BEGIN

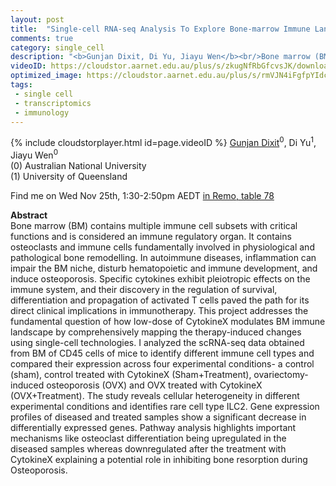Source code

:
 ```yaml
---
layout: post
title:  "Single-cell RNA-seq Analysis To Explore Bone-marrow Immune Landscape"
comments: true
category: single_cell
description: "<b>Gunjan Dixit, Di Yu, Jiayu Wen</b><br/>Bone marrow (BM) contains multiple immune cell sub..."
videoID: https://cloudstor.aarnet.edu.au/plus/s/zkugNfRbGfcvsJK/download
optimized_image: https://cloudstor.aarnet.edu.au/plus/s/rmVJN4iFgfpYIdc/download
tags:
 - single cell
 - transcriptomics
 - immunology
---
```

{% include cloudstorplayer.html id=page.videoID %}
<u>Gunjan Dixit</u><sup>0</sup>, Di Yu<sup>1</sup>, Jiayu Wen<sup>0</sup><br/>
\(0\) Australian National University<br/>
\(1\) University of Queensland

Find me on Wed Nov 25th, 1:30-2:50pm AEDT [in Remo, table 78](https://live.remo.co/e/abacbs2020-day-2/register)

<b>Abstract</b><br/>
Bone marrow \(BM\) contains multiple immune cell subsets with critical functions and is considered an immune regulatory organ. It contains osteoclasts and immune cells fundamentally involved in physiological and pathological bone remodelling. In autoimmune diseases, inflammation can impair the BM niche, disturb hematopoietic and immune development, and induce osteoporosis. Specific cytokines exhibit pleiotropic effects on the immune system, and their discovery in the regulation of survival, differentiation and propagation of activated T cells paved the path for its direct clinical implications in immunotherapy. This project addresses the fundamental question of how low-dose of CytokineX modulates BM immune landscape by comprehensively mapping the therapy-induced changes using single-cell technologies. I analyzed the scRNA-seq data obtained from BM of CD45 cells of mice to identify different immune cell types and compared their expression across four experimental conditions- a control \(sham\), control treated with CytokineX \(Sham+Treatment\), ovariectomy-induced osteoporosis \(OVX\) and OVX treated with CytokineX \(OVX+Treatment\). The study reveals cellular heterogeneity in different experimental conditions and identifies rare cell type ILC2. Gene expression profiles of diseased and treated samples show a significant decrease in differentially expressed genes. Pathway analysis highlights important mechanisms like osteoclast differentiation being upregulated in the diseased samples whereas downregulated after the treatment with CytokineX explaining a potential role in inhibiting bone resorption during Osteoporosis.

END
BEGIN

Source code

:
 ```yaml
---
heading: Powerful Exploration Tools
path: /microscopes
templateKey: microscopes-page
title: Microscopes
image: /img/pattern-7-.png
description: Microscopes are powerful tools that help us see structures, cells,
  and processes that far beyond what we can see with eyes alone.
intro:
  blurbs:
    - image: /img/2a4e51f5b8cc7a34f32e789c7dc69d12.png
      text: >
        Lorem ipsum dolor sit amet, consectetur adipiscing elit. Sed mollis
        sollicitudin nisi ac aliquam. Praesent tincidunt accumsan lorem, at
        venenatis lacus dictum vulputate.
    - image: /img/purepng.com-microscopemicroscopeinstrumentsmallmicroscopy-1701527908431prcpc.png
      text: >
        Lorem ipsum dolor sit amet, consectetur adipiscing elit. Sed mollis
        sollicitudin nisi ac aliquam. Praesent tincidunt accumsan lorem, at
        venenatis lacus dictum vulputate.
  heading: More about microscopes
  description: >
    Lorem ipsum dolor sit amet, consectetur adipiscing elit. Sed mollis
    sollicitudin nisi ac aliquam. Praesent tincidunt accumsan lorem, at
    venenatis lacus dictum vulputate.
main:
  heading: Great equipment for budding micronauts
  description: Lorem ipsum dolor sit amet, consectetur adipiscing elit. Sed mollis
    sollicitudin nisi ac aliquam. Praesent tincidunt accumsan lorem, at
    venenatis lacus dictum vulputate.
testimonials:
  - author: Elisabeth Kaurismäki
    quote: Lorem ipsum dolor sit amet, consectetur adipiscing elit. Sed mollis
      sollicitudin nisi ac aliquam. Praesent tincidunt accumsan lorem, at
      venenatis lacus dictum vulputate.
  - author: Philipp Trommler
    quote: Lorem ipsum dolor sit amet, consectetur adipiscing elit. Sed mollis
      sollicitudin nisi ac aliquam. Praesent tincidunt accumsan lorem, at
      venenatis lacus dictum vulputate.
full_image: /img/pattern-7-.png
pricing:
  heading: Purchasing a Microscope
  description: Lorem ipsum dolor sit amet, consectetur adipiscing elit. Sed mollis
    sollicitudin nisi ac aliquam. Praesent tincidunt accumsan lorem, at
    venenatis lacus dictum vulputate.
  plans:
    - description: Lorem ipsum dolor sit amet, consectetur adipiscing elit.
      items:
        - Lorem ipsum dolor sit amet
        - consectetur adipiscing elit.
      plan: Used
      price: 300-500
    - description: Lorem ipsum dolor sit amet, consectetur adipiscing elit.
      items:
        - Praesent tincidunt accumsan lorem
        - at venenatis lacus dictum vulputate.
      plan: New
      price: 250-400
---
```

END

## WORK ORDER
Look through the material above. Copy each line where the word "Jiayu" appears.

## EXERCISE SOLUTION
description: "<b>Gunjan Dixit, Di Yu, Jiayu Wen</b><br/>Bone marrow (BM) contains multiple immune cell sub..."
<u>Gunjan Dixit</u><sup>0</sup>, Di Yu<sup>1</sup>, Jiayu Wen<sup>0</sup><br/>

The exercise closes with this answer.